## BEGIN DOCUMENT EXCERPT

Does Path to Dem State Senate Go Through Brooklyn?

Does Path to Dem State Senate Go Through Brooklyn?
DANIEL J. MARINO

When Mayor Michael Bloomberg was running for a third term in 2009, Gay City News asked him why as a committed supporter of marriage equality he was also a big booster of the State Senate Republican campaign committee. The mayor argued his financial support for the GOP gave him unique sway in pressing the case for equal rights to skeptical listeners — and he specifically mentioned the handful of Republican state senators who represent New York City districts, including Marty Golden from District 22 in South Brooklyn.

A call to Golden’s office at that time to learn whether the senator had ever heard the mayor out on the issue was not returned. Even without an answer, though, it was hard to imagine Bloomberg making much headway with Golden, who was among five GOP senators who the year before were represented by the Alliance Defense Fund, an Arizona-based anti-LGBTQ litigation group, in an unsuccessful challenge to then-Governor David Paterson’s directive that legal precedent required the state to recognize valid same-sex marriages from other jurisdictions, even if gay and lesbian couples could not yet marry here.

When the first marriage vote took place in the Senate in December 2009, the measure lost badly, garnering no Republican votes. Eighteen months later, when marriage equality triumphed, with the help of four Republican senators, Golden’s was not among that group — none of whom, in fact, were from the city.

For most New Yorkers, the spectacular victory for gay and lesbian couples in June 2011 settled the question. Polling support for the new law shot up dramatically, and Governor Andrew Cuomo, who staked a lot of his early political capital on a win, was widely seen as a canny politician. Yet a full four years later, when the Supreme Court finally settled the issue on a nationwide basis — and active resistance seemed limited to backwater communities in places like Alabama and Kentucky — Golden didn’t sound like he’d yet been sold.

On Facebook, noting that the timing of the Supreme Court ruling roughly coincided with the State of Oregon legalizing marijuana, Golden, pointing to the biblical passage used more than any other to condemn homosexuality, wrote, “It all makes sense now. Gay marriage and marijuana being legalized on the same day. Leviticus 20:13 — ‘if a man lays with another man he should be stoned.’ We’ve just been interpreting it wrong all these years.” An advisor apparently prevailed on the senator to remove the offensive joke from his page.

This is the Marty Golden who has represented Bay Ridge, Dyker Heights, Bensonhurst, Marine Park, Gerritsen Beach, Gravesend, and parts of Sheepshead Bay, Borough Park, and Midwood for eight terms since his election in 2002. His reelections have been easy work for him — his ran unopposed in some years — which may seem an anomaly in a district where the most recent figures from the State Board of Elections give Democrats a registration edge of 83,244 to 35,786 over Republicans. Some of those Democrats, however, are conservative, as evidenced by Donald Trump’s narrow 2016 win in the district. And with incumbency traditionally bestowing advantages through the delivery of basic government services, regardless of party affiliation, it’s not hard to see how a senator with more than a decade and a half under his belt can rest easy in his belief he knows his voters.

## END DOCUMENT EXCERPT

STATED TASK 1 -
From the article on Marty Golden's Senate district, list the neighborhoods that he represents only in part.
STATED TASK 2 -
Write the next few paragraphs of the article on Marty Golden's Senate district, picking up after its final sentence.

## BEGIN EXTRACTED DATA

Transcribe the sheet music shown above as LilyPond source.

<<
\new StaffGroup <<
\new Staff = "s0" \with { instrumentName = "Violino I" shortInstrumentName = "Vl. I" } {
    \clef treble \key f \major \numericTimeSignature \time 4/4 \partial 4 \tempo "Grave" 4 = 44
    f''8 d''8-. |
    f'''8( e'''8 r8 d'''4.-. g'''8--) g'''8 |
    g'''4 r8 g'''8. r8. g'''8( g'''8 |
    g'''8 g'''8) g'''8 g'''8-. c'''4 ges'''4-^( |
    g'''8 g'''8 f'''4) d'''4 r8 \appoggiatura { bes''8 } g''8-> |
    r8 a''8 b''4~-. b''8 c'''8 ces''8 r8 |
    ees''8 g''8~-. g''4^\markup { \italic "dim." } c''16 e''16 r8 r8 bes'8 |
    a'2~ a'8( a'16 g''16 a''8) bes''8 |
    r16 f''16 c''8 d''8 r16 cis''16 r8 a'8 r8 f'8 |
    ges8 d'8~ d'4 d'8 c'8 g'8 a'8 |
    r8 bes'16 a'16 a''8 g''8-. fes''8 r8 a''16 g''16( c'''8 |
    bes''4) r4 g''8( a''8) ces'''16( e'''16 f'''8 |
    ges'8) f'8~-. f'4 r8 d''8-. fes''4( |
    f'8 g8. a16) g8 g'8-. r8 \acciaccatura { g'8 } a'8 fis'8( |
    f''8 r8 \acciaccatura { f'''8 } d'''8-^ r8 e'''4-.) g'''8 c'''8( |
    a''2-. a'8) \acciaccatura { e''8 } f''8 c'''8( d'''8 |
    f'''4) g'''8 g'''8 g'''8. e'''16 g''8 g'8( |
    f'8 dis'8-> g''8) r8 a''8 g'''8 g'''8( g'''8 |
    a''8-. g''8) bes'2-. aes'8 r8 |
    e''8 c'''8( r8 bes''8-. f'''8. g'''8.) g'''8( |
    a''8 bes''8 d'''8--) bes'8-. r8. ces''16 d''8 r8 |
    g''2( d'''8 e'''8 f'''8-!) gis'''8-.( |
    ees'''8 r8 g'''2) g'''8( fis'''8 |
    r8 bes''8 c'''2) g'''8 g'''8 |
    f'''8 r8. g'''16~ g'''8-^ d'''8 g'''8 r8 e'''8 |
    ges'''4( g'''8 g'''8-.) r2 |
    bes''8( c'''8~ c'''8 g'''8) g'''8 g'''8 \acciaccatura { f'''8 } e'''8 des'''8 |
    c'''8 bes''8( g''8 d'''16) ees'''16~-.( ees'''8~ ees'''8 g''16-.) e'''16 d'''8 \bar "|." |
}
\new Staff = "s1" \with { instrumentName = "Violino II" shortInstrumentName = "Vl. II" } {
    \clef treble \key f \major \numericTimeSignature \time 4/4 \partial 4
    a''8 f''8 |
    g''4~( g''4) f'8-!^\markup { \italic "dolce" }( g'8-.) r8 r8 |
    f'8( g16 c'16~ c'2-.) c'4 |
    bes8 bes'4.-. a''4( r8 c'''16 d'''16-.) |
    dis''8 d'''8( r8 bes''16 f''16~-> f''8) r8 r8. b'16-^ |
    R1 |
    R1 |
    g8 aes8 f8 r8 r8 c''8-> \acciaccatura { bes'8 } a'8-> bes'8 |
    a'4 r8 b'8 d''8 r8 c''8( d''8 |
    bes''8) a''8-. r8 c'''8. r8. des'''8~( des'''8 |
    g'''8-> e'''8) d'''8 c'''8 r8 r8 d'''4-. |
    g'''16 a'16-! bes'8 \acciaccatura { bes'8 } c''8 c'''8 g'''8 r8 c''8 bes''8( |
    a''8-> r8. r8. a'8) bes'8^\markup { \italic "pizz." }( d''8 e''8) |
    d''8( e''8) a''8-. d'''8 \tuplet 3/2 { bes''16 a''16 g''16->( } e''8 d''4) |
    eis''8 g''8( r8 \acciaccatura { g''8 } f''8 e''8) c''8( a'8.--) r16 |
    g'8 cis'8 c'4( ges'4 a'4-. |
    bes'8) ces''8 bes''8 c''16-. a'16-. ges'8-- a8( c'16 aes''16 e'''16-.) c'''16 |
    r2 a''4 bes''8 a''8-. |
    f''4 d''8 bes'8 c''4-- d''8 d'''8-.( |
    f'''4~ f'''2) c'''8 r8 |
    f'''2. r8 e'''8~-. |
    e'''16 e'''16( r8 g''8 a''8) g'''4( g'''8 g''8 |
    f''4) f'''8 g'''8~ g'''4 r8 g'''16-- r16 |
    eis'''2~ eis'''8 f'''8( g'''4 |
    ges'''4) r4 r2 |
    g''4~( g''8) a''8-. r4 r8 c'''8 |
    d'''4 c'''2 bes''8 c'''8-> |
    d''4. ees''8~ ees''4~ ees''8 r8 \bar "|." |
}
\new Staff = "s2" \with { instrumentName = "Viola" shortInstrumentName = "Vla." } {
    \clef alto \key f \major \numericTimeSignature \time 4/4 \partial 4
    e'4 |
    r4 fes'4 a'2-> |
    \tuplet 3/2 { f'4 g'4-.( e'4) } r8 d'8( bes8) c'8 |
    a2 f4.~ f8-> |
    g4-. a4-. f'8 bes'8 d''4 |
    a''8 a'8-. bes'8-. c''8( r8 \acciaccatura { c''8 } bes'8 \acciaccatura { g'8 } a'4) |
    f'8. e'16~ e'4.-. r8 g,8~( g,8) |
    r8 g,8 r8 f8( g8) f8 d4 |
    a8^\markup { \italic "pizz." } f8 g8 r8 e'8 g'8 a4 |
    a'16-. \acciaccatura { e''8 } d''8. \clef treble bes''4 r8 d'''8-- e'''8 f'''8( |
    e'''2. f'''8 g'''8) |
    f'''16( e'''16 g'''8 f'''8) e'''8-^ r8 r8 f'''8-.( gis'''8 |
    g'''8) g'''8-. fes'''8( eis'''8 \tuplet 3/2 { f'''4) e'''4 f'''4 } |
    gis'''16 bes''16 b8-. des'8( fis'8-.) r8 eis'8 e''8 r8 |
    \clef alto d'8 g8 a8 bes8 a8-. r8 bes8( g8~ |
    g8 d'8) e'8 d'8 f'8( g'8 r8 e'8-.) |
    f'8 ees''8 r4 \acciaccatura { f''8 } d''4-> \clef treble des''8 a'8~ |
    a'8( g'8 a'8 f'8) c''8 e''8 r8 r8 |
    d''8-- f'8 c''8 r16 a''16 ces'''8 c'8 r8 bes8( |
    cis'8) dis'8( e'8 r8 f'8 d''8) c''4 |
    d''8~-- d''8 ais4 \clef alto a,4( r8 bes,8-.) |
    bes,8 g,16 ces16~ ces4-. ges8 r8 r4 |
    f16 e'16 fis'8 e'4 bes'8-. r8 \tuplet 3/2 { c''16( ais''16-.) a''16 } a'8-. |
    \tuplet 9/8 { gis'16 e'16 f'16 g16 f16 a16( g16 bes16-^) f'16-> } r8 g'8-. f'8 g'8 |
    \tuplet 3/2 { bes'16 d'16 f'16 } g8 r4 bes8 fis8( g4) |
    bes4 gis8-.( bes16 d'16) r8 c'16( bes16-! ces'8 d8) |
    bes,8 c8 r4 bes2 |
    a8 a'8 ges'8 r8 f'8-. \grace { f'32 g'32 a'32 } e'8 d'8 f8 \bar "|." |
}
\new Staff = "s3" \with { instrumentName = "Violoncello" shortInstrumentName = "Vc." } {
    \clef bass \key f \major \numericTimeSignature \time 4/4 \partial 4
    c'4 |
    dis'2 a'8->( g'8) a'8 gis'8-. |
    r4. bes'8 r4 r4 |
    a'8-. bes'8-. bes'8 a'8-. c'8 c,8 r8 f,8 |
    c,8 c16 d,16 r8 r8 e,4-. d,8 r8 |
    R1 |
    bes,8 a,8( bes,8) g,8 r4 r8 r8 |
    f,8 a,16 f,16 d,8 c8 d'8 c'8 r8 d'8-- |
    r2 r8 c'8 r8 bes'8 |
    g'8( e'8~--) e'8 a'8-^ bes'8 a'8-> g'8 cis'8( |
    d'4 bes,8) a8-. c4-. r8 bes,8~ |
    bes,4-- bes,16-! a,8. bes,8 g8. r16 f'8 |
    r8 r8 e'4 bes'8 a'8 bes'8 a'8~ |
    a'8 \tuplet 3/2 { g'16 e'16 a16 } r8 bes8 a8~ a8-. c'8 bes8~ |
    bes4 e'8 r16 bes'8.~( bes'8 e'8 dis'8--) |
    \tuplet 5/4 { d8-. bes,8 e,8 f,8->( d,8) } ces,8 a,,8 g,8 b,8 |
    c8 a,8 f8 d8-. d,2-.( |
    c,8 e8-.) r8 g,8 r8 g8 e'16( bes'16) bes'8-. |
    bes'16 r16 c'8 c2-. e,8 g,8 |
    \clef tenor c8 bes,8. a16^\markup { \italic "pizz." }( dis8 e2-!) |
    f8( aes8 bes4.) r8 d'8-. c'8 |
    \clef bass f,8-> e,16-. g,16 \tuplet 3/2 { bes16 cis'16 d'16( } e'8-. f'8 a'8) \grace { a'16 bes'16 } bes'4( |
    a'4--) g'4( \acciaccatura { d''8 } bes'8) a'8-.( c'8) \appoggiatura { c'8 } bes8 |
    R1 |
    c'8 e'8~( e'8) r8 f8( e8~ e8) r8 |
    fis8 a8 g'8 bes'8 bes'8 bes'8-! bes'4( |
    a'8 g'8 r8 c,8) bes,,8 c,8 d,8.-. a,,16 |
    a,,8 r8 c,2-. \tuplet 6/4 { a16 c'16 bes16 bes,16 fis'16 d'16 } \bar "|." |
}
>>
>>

## END EXTRACTED DATA

TASK ANSWER 1 -
Sheepshead Bay, Borough Park, Midwood

TASK ANSWER 2 -
Andrew Gounardes, the Democratic nominee who faces Golden on November 6, believes the incumbent might just be wrong this year. In fact, the Democrat told Gay City News that a big reason why 2018 may reverse the district’s history going back 16 years is the “watershed year” that was 2016.

“Politics has changed,” Gounardes said. “People are engaging at a level they haven’t before, and not only at the national level but also locally.”

Gounardes, who has served Borough President Eric Adams as counsel after doing constituent work in then-City Councilmember Vincent Gentile’s office, came into the race this year knowing what he was up against. Six years ago, at the age of 26, he also took on Golden and lost by about 10,000, though he noted that few observers expected him to get more than 30 percent of the vote. He exceeded 42 percent.

“I am better candidate this year,” said Gounardes. “I’ve done a better job of uniting different groups.”

Most voters, of course, look to their legislative representatives to address bread and butter issues of immediate concern to their lives and their neighborhoods. So, it’s not surprising that in response to a questionnaire from Brooklyn’s Lambda Independent Democrats, an LGBTQ club, he cited as his three top priorities ensuring that speed cameras are located in every school zone (an issue Golden has stumbled badly on), securing funding for smaller classroom sizes and to retain the best teachers, and improving subway service.

In some press interviews, Gounardes has argued that he is not running an “ideological” campaign and that none of his positions are out of the “mainstream” for New York.

Yet, his race is not only important in taking on an entrenched incumbent but also in giving the Democrats a better shot at flipping control of the Senate, where they nominally have a 32-31 edge, but are stymied by socially conservative Brooklyn Democrat Simcha Felder’s continuing to caucus with the Republicans.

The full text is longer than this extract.